Nov. 25 (Bloomberg) -- Charges against Glenn Agliotti for the murder of South African mining magnate Brett Kebble were dropped by a Johannesburg court.
The state has not made a prima facie case, Judge Frans Kgomo said in the South Gauteng High Court today. Agliotti, 54, kissed his lawyer, Laurance Hodes, on both cheeks after Kgomo told him he was free to go.
“I am very angry for what they put me through ” Agliotti, who was arrested in 2006, told reporters at the court as friends clustered around the convicted drug dealer. “It affected my whole life, my family is very traumatized.”
The four-month trial showed that Kebble, who died at the age of 41, had become a suicidal recluse as he considered poisoning himself and bringing down a plane that he was in before ordering his own shooting to avoid a possible jail sentence.
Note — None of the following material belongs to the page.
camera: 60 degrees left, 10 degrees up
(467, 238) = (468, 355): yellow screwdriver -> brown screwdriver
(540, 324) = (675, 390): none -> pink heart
Kebble bled to death in his silver Mercedes S600 on the night of Sept. 27, 2005 after being shot seven times on a road crossing the main highway into Johannesburg’s city center.
Kebble, who had been forced to resign as chief executive officer of three mining companies, faced a probe after assets worth hundreds of millions of dollars went missing from Randgold & Exploration Ltd., a Johannesburg-based company that he led. Marais Steyn, Randgold’s CEO, declined to comment when called today.
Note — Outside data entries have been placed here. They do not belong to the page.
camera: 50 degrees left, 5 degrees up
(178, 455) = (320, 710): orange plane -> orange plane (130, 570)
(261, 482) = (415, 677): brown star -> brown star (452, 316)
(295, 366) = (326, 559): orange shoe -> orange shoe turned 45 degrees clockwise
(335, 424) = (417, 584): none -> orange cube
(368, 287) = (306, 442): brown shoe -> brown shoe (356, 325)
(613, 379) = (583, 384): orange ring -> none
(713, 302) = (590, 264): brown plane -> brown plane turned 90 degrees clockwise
In an 11-year career in South Africa’s gold mining industry, Kebble, who was also CEO of Johannesburg’s JCI Ltd. and Western Areas Ltd., helped set up two of the country’s four biggest gold companies, Harmony Gold Mining Co. and DRDGold Ltd.
Testimony from Clinton Nassif, who said he helped arrange the killing, was “annihilated”, Hodes said on Nov. 18. Agliotti didn’t testify.
Mobile phone records and an undertaking by Agliotti to pay the hit men for the murder supported the case, prosecutor Dan Dakana told the court last week.
“I don’t see anything embarrassing about this,” Mthunzi Mhaga, a spokesman for the National Prosecuting Authority, told reporters at the court, adding that the prosecutors will decide whether to appeal the judgment. The state will continue to seek the extradition of John Stratton, a business partner of Kebble’s, from Australia to help with investigations, he said.
Pleaded to Be Killed
Mikey Schultz, a boxer, Nigel McGurk, a nightclub bouncer, and Faizel Smith, a body shop owner, told the court how they met Kebble on a northern Johannesburg street and shot him. The three, and Nassif, agreed to testify against Agliotti in exchange for immunity from prosecution for the crime. They told the court that Agliotti had ordered the killing, working through Nassif, who served as an intermediary.
Kgomo today said Nassif had been discredited and stripped him of immunity from prosecution. He said that the three killers are still entitled to indemnity. Nassif on July 29 told the court that Kebble “pleaded” with him to arrange the killing.
“Nassif was proven to be an untruthful witness who changed his version whenever an inconsistency in his evidence was pointed out,” Kgomo said. “Nassif’s evidence is of such poor quality that it cannot be safely relied on.”
Agliotti pleaded not guilty to ordering the murder even as he said the death was an “assisted suicide” in an affidavit used during his bail hearing. The statement was not admissible as evidence during the trial.
South Africa’s former National Police Commissioner and one-time Interpol President Jackie Selebi was sentenced to a 15-year jail sentence for corruption on Aug. 3 after he was found guilty of taking bribes from Agliotti, who arranged for the policeman to meet Kebble. While Agliotti testified against Selebi he was stripped of immunity from prosecution because of the quality of his evidence.
“This case is about hidden and sinister agendas perpetrated by shady characters and greedy business persons,” Kgomo said. “It is about corrupt civil servants as well as politicians and politically connected individuals wining and dining with devils incarnate under the shade of darkness.”